▶ EXERCISE INPUTS
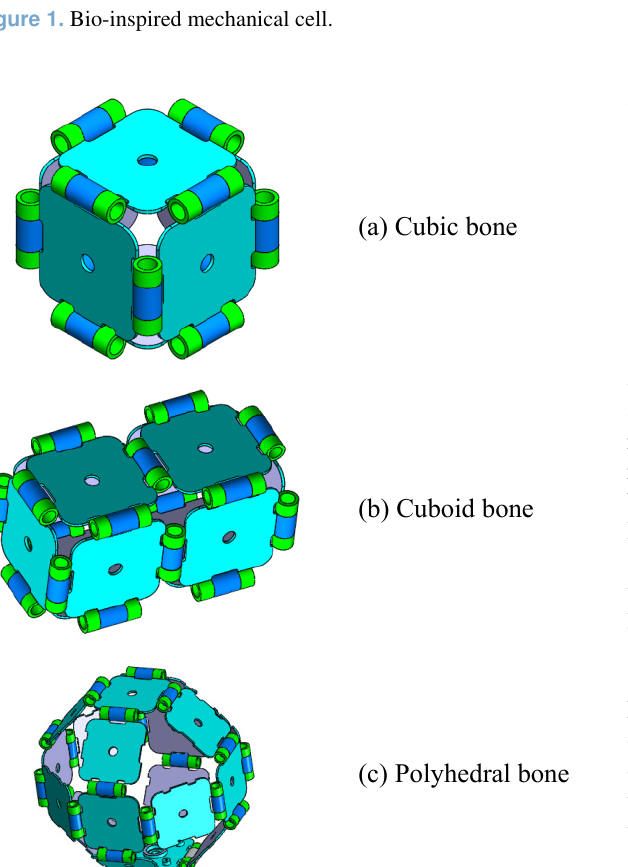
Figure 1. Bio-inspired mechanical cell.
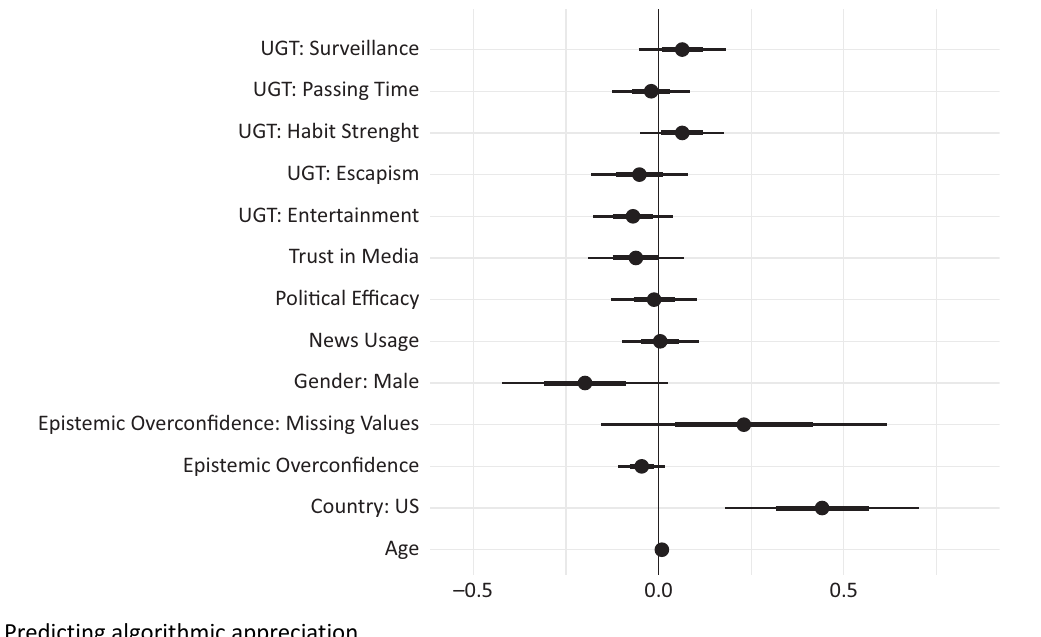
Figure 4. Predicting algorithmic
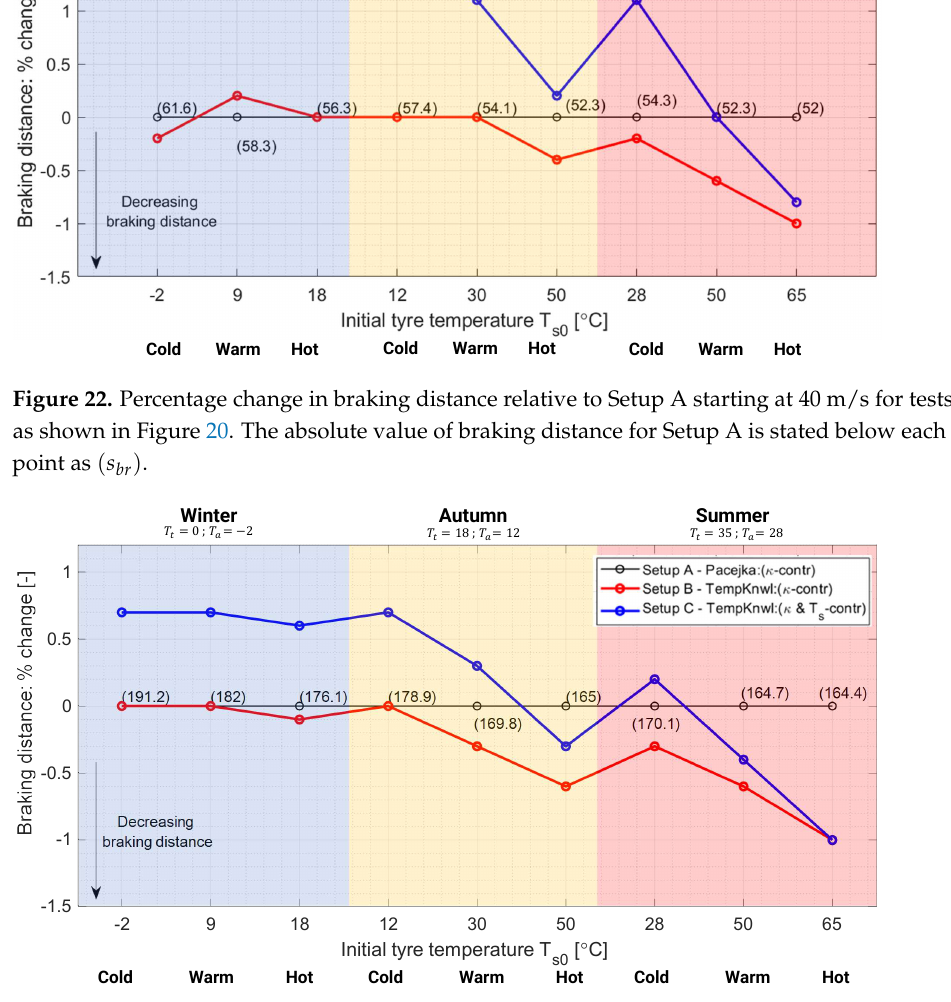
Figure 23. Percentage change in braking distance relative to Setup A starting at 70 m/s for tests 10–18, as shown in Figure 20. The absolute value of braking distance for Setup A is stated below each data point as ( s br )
--
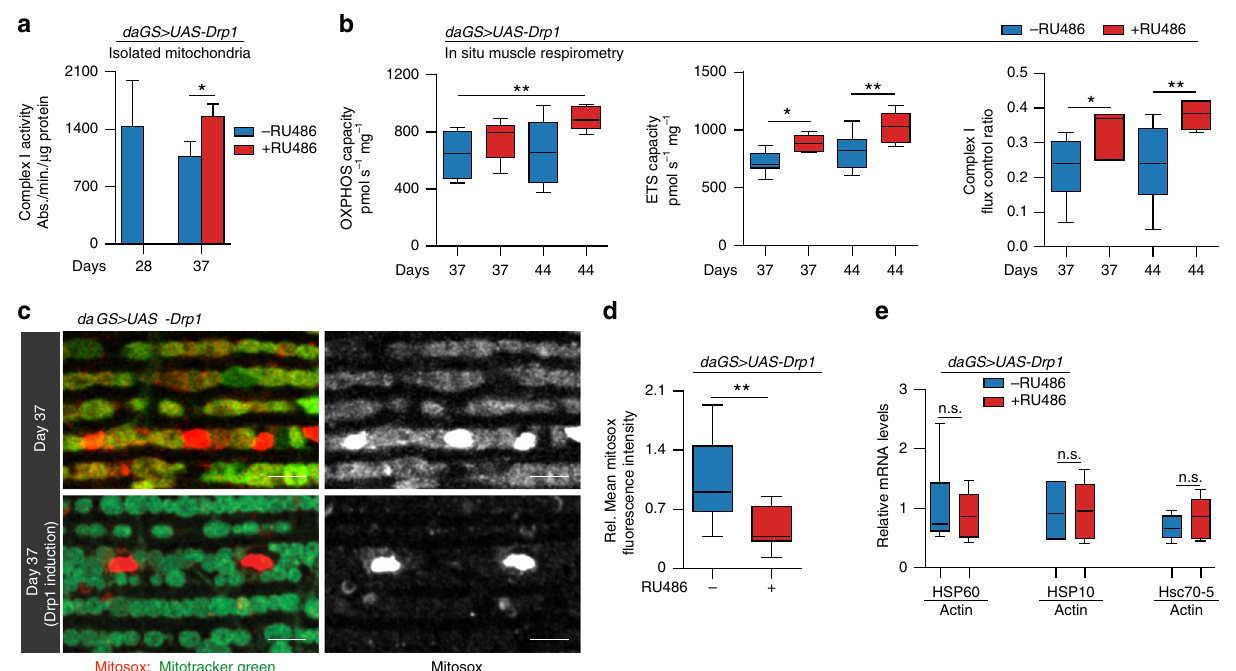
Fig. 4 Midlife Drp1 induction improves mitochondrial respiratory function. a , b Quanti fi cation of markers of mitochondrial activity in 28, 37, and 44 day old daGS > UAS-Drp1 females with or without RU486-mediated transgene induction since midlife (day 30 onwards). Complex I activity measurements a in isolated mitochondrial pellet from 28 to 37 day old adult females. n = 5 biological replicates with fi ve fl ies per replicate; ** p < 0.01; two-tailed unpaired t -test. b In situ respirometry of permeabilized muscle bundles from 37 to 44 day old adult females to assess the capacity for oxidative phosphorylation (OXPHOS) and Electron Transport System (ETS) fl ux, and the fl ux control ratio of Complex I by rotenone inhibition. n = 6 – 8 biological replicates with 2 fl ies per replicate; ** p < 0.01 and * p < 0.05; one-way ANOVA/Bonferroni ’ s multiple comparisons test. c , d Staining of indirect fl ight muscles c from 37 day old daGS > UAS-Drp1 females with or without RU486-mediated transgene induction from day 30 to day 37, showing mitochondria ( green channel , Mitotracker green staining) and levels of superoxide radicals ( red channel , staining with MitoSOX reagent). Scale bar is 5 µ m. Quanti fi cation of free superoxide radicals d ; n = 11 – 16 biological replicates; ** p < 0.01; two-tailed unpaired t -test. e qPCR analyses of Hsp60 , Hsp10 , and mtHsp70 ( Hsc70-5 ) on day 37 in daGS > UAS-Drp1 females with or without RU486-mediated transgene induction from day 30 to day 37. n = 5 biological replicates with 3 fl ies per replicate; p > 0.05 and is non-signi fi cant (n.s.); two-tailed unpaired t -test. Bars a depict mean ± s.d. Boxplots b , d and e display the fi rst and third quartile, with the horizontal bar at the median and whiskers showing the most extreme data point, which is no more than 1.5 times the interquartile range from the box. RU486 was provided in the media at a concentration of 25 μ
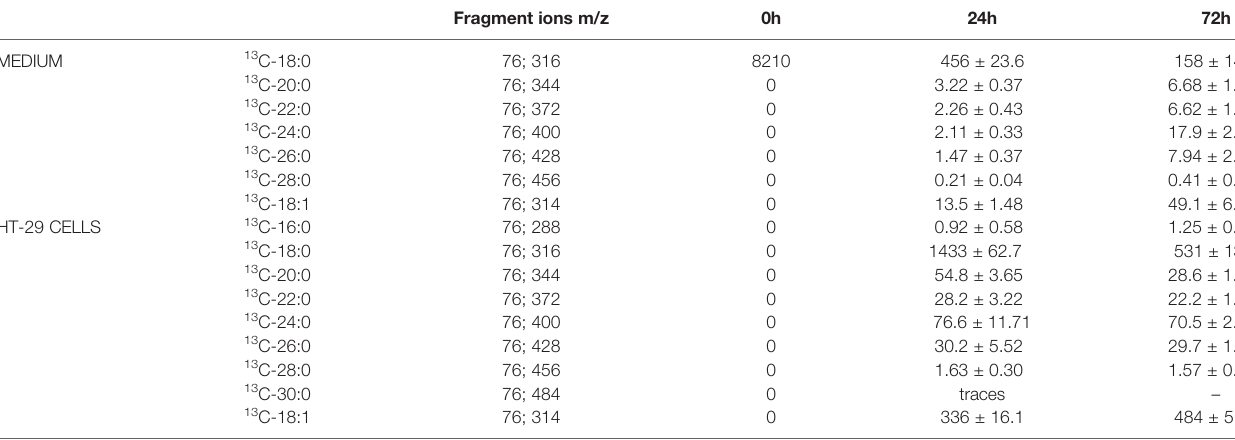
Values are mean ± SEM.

▶ EXERCISE REQUIREMENTS
What is the number of lines in the records that include "Figure"? Answer with that number alone.

▶ WRITTEN ANSWER
3